# This is where I'm at



## gwr (29 Jul 2018)

This is the stage I'm at,this will have a flat roof with 225x50 joists at 400 centres and firing pieces on top which is slightly less than recommended on the strada tables but there is an inner skin to be built around the inside to reduce interior footprint to just under 30m3. Im swaying towards grp rather than edpm as there is lots of seaguls about and they pecked through my old shed felt on a few occasions. What's the thoughts on this.


----------



## AndyT (31 Jul 2018)

We've got a bit of flat roof at the top of the house, which we had re-covered with EPDM, over 20 years ago.
It's still in great condition, despite plenty of urban seagulls, magpies, crows etc. And 20 years of direct sun/snow, and the rest. I can't remember what it cost but it was well worth it.


----------



## gwr (31 Jul 2018)

Thanks for your response Andy that's good to know. I have seen that if I was to go with Grp I would have to have an expansion joint but not required for edpm for obvious reasons. from the pricing I've done there in not much difference between grp and good quality edpm I'm maybe over thinking this.

What fall would be recommended for a flat roof 5.5 M to gutter.


----------



## Jonzjob (7 Aug 2018)

I have just had a look at an EPDM web site and it does look good stuff. I hadn't heard of it before.

It's worth a look http://www.epdmroofs.org/what-is-epdm/epdm-in-the-field


----------



## martin.a.ball (7 Aug 2018)

http://www.permaroof.co.uk/ comes up quite regularly on this forum, I'm considering using them for my own project.

Martin


----------



## MikeG. (7 Aug 2018)

gwr":3h61j61t said:


> Thanks for your response Andy that's good to know. I have seen that if I was to go with Grp I would have to have an expansion joint but not required for edpm for obvious reasons. from the pricing I've done there in not much difference between grp and good quality edpm I'm maybe over thinking this.
> 
> What fall would be recommended for a flat roof 5.5 M to gutter.

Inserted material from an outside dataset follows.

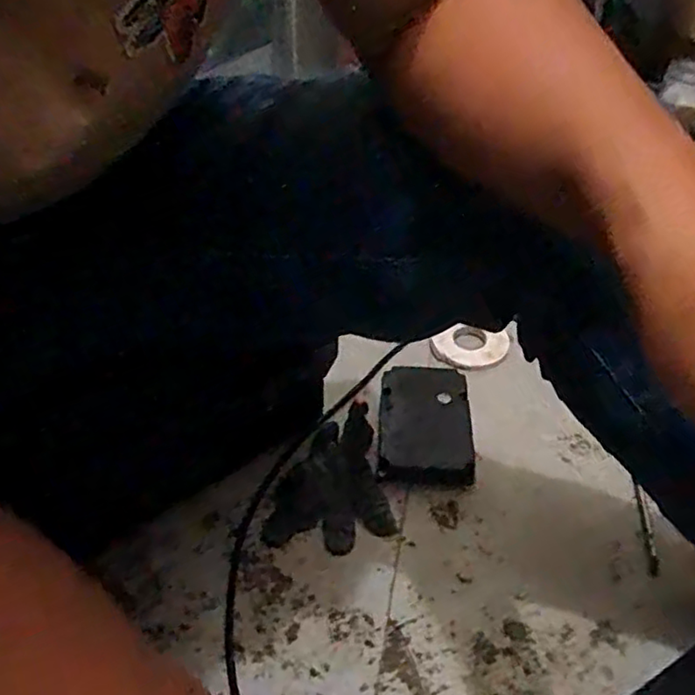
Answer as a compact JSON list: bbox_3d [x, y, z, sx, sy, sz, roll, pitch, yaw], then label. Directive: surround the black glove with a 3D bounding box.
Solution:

EPDM is cheaper and way better than fibreglass. It is a brilliant product.

Falls for a flat roof are usually 1 in 60 to 1 in 80, so a fall of 70 to 90mm over 5.5m.


----------



## Jamesc (7 Aug 2018)

I have used these people Rubber4roofs for my sons shed. It seemed good quality and was easy to fit. 
May be worth a look

James


----------



## Marineboy (7 Aug 2018)

Yes, I’ve used that product and that company. Both excellent. No more felt roofing for me.


----------



## Jonzjob (7 Aug 2018)

Does it only come in black and white??


----------



## large red (29 Aug 2018)

GRP is an excellent roof system, huge range of colours, very hard wearing.


----------



## Jonzjob (29 Aug 2018)

I'm pleased to hear that Red because we are just buying a bungalow with an extention that has a GRP roof on it! 8) :mrgreen:


----------



## MikeG. (30 Aug 2018)

large red":1bag7p62 said:


> GRP is an excellent roof system, huge range of colours, very hard wearing.



Only in certain circumstances. Rooves expand and contract with changes in temperature. GRP does not do this well, and will eventually fail if such movement is restricted by chimneys, abutments etc. A simple unbroken unrestricted square roof in GRP can last a long time, but I would be extremely cautious of a GRP roof in any other circumstance.


----------